• [MATERIAL SHOWN]
■ ■ ■ ■
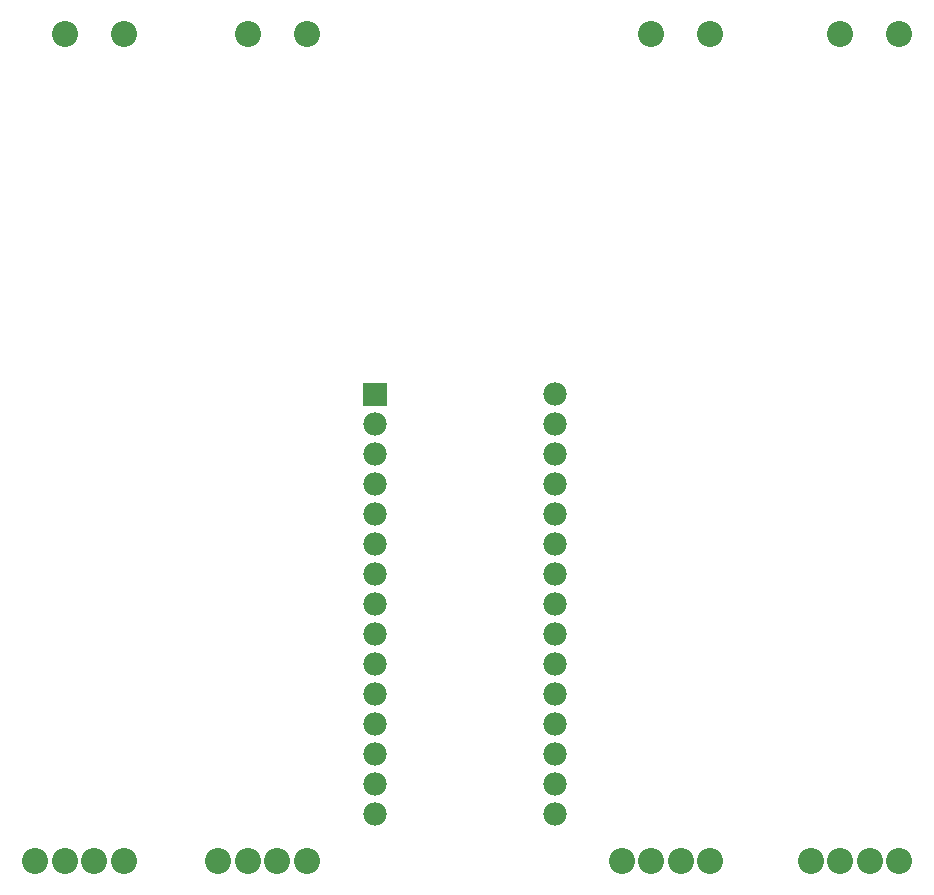
<source format=gts>
G04 Layer: TopSolderMaskLayer*
G04 EasyEDA v6.3.53, 2020-06-28T18:38:07+02:00*
G04 af82a4ba73104de48942a1140a1abb13,10*
G04 Gerber Generator version 0.2*
G04 Scale: 100 percent, Rotated: No, Reflected: No *
G04 Dimensions in millimeters *
G04 leading zeros omitted , absolute positions ,3 integer and 3 decimal *
%FSLAX33Y33*%
%MOMM*%
G90*
G71D02*

%ADD19C,1.981200*%
%ADD20C,2.203196*%

%LPD*%
G36*
G01X36474Y43342D02*
G01X36474Y45323D01*
G01X38455Y45323D01*
G01X38455Y43342D01*
G01X36474Y43342D01*
G37*
G54D19*
G01X37465Y41793D03*
G01X37465Y39253D03*
G01X37465Y36713D03*
G01X37465Y34173D03*
G01X37465Y31633D03*
G01X37465Y29093D03*
G01X37465Y26553D03*
G01X37465Y24013D03*
G01X37465Y21473D03*
G01X37465Y18933D03*
G01X37465Y16393D03*
G01X37465Y13853D03*
G01X37465Y11313D03*
G01X37465Y8773D03*
G01X52705Y44333D03*
G01X52705Y41793D03*
G01X52705Y39253D03*
G01X52705Y36713D03*
G01X52705Y34173D03*
G01X52705Y31633D03*
G01X52705Y29093D03*
G01X52705Y26553D03*
G01X52705Y24013D03*
G01X52705Y21473D03*
G01X52705Y18933D03*
G01X52705Y16393D03*
G01X52705Y13853D03*
G01X52705Y11313D03*
G01X52705Y8773D03*
G54D20*
G01X74354Y4861D03*
G01X76855Y4861D03*
G01X79355Y4861D03*
G01X81855Y4861D03*
G01X76855Y74862D03*
G01X81855Y74862D03*
G01X58352Y4861D03*
G01X60853Y4861D03*
G01X63353Y4861D03*
G01X65853Y4861D03*
G01X60853Y74862D03*
G01X65853Y74862D03*
G01X24189Y4861D03*
G01X26690Y4861D03*
G01X29190Y4861D03*
G01X31690Y4861D03*
G01X26690Y74862D03*
G01X31690Y74862D03*
G01X11196Y74861D03*
G01X16196Y74861D03*
G01X8695Y4861D03*
G01X11196Y4861D03*
G01X13696Y4861D03*
G01X16196Y4861D03*
M00*
M02*

</source>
■ ■ ■ ■
• [ASSIGNMENT]
What is needed is the data above, retyped exactly, with every picture left out.

• [SOLUTION]
<source format=gts>
G04 Layer: TopSolderMaskLayer*
G04 EasyEDA v6.3.53, 2020-06-28T18:38:07+02:00*
G04 af82a4ba73104de48942a1140a1abb13,10*
G04 Gerber Generator version 0.2*
G04 Scale: 100 percent, Rotated: No, Reflected: No *
G04 Dimensions in millimeters *
G04 leading zeros omitted , absolute positions ,3 integer and 3 decimal *
%FSLAX33Y33*%
%MOMM*%
G90*
G71D02*

%ADD19C,1.981200*%
%ADD20C,2.203196*%

%LPD*%
G36*
G01X36474Y43342D02*
G01X36474Y45323D01*
G01X38455Y45323D01*
G01X38455Y43342D01*
G01X36474Y43342D01*
G37*
G54D19*
G01X37465Y41793D03*
G01X37465Y39253D03*
G01X37465Y36713D03*
G01X37465Y34173D03*
G01X37465Y31633D03*
G01X37465Y29093D03*
G01X37465Y26553D03*
G01X37465Y24013D03*
G01X37465Y21473D03*
G01X37465Y18933D03*
G01X37465Y16393D03*
G01X37465Y13853D03*
G01X37465Y11313D03*
G01X37465Y8773D03*
G01X52705Y44333D03*
G01X52705Y41793D03*
G01X52705Y39253D03*
G01X52705Y36713D03*
G01X52705Y34173D03*
G01X52705Y31633D03*
G01X52705Y29093D03*
G01X52705Y26553D03*
G01X52705Y24013D03*
G01X52705Y21473D03*
G01X52705Y18933D03*
G01X52705Y16393D03*
G01X52705Y13853D03*
G01X52705Y11313D03*
G01X52705Y8773D03*
G54D20*
G01X74354Y4861D03*
G01X76855Y4861D03*
G01X79355Y4861D03*
G01X81855Y4861D03*
G01X76855Y74862D03*
G01X81855Y74862D03*
G01X58352Y4861D03*
G01X60853Y4861D03*
G01X63353Y4861D03*
G01X65853Y4861D03*
G01X60853Y74862D03*
G01X65853Y74862D03*
G01X24189Y4861D03*
G01X26690Y4861D03*
G01X29190Y4861D03*
G01X31690Y4861D03*
G01X26690Y74862D03*
G01X31690Y74862D03*
G01X11196Y74861D03*
G01X16196Y74861D03*
G01X8695Y4861D03*
G01X11196Y4861D03*
G01X13696Y4861D03*
G01X16196Y4861D03*
M00*
M02*

</source>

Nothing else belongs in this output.